From a different perspective, it is important to maintain civil order in such a crisis. For example, the show demonstrates the need for price controls. In the second episode, a shop owner (whose daughter is a prominent character and has been exposed to the virus) raises her prices because she is the only shop around and can charge whatever she wants. The problem with the cordon and nothing in or out is what happens when even she runs out of goods. We are given a glimpse of this future in the opening minutes of the pilot (which we are told is episode 13) where a riot has people willing to kill each other for boxes of MREs (i.e. food).

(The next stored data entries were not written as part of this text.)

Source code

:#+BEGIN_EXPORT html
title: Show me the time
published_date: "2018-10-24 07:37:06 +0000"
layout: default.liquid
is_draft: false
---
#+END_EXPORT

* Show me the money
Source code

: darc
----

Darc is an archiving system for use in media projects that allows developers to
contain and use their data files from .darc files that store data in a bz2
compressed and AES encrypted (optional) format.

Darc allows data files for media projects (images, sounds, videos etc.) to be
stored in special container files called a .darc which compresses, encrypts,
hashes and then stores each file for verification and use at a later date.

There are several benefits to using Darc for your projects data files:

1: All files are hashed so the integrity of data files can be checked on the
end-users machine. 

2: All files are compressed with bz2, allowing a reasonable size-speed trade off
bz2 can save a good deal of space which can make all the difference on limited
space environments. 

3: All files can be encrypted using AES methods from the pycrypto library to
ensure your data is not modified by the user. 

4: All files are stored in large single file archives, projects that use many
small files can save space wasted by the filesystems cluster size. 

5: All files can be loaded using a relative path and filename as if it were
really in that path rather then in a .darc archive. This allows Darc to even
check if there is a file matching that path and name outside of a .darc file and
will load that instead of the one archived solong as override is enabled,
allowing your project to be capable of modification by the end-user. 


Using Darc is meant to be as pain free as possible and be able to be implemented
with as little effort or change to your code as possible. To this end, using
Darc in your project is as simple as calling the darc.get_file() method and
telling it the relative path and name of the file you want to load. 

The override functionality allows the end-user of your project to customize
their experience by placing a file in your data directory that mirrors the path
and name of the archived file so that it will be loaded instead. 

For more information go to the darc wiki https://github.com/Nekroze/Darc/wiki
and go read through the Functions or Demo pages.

At the end of episode 2, the police officer in the cordon is asked to help dispose of the bodies that are piling up. This is one of the most wrenching tasks that needs to be done in an epidemic, but also one of the most important to protect lives and to maintain civil order. The bodies of the dead could still harbor dangerous pathogens that threaten to infect others. Contingencies for disposing of bodies are always included in crisis management plans.

The limited series so far calls for a total of 13 episodes. Though there is buzz on the internet of future possible seasons. If I were looking for television to teach about epidemics, I would certainly be using Outbreak or Contagion because they are shorter and better done. But for entertainment purposes, this may fill some space while other shows end their seasons.